All right, all right, enough already. Seems my public is clamouring. Well, I say “public” but of course Mike is an old chum and Ian is a comrade in arms, my sturdy lieutenant in the New Model Grants Panel. But I have also been recently embarassed by a colleague who only just discovered I blog, but found themselves uncertain of whether this was historical research. (This  encounter was on my recent visit to the lovely new Imperialist Centre for Infernal Cosmology, aka the New Jerusalem of Bayesianism).

I suppose I should be writing about UKIRT for sale, as it is a somewhat new development in modern astronomy, or rather the sociopolitics thereof. But  I am lost for words. I will come back to this I promise. But meanwhile here is some Saturday morning musical indulgence.

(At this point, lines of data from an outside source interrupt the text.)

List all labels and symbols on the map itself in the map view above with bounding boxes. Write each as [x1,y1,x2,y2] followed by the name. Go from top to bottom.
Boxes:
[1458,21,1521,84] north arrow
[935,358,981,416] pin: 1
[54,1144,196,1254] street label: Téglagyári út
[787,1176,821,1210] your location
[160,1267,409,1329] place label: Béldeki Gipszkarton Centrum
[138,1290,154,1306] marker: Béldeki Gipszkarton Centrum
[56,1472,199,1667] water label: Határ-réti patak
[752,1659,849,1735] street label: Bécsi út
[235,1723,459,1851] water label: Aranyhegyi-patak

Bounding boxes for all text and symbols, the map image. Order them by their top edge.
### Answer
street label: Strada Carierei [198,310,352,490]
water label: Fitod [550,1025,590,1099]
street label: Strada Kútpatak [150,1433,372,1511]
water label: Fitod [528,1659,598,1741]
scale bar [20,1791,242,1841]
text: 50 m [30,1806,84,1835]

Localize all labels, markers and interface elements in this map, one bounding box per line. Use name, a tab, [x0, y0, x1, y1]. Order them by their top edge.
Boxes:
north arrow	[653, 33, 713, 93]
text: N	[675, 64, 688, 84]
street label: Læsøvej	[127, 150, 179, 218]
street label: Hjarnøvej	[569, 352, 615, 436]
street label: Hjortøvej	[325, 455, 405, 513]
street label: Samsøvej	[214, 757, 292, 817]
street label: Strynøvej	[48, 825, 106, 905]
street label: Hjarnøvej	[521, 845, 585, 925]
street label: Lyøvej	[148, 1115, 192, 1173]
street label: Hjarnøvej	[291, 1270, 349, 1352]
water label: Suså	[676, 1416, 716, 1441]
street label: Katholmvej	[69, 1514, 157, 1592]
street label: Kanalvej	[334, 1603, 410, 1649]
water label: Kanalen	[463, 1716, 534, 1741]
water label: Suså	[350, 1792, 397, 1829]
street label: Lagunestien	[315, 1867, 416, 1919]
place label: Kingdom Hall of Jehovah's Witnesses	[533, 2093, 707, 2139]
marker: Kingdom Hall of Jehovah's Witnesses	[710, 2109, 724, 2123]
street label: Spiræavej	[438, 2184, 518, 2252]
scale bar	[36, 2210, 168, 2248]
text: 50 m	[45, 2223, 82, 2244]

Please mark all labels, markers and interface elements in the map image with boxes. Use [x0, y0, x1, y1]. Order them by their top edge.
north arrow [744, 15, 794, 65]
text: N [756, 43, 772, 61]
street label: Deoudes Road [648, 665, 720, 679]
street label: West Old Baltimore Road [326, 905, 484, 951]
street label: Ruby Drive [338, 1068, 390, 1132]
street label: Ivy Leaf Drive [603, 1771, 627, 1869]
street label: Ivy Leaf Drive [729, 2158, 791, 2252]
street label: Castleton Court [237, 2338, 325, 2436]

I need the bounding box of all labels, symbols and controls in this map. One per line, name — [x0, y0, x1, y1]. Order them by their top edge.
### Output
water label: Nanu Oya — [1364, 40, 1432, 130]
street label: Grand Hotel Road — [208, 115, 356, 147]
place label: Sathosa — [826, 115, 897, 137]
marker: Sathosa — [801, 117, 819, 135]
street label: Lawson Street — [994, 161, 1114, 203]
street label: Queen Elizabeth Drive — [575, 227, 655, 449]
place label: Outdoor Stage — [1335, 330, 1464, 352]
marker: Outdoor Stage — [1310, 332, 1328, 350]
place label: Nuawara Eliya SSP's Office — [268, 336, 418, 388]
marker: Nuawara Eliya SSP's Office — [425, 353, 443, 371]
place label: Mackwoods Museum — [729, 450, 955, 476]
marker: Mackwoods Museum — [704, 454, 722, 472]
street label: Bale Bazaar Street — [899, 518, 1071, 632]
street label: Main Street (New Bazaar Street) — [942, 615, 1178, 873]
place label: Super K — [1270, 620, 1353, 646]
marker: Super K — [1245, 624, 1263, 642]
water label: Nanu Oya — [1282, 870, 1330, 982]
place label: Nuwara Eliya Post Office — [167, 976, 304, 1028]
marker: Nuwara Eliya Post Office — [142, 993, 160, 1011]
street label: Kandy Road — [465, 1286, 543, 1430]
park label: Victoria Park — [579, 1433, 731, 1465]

This morning on the radio I listened to Paul Gambaccini narrating the story of the Weavers famous 1955 Carnegie Hall concert, which launched the folk revolution. It was their first appearance after years of hiding from Senator McCarthy as it were. (Of course, they were Communists). Fascinating stuff. But somewhat to my surprise, I was struck by how much Ronnie Gilbert sounded like Grace Slick. A belting intensity, emotional but controlled use of vibrato, and utter conviction.

Exhibit A : The Weavers playing Darling Cory.

Exhibit B :  Jefferson Airplane from 1969 in Woodstock playing Volunteers

Note Grace Slick with finger in ear. Obviously a true folkie. Note also the revolutionary intent. Finally, note the “call and response” structure. This is classic gospel, but The Gambaccini explained this morning that the Weavers were the first white folk to build this style into their songs. I really do see a straight line from the Weavers to Jefferson Airplane.

Now just for fun, here is a much more modern version of Darling Cory, played by the rather wonderful Crooked Still. Progressive Bluegrass ? How can you go wrong ?  Aoife O’Donovan is a very different style of singer to either Ronnie Gilbert of Grace Slick, but really very very good.

Finally, and especially for Mike, here is Grace Slick at her best : White Rabbit. Its so beautiful its frightening.

Now I must go and do some Physics 1A marking.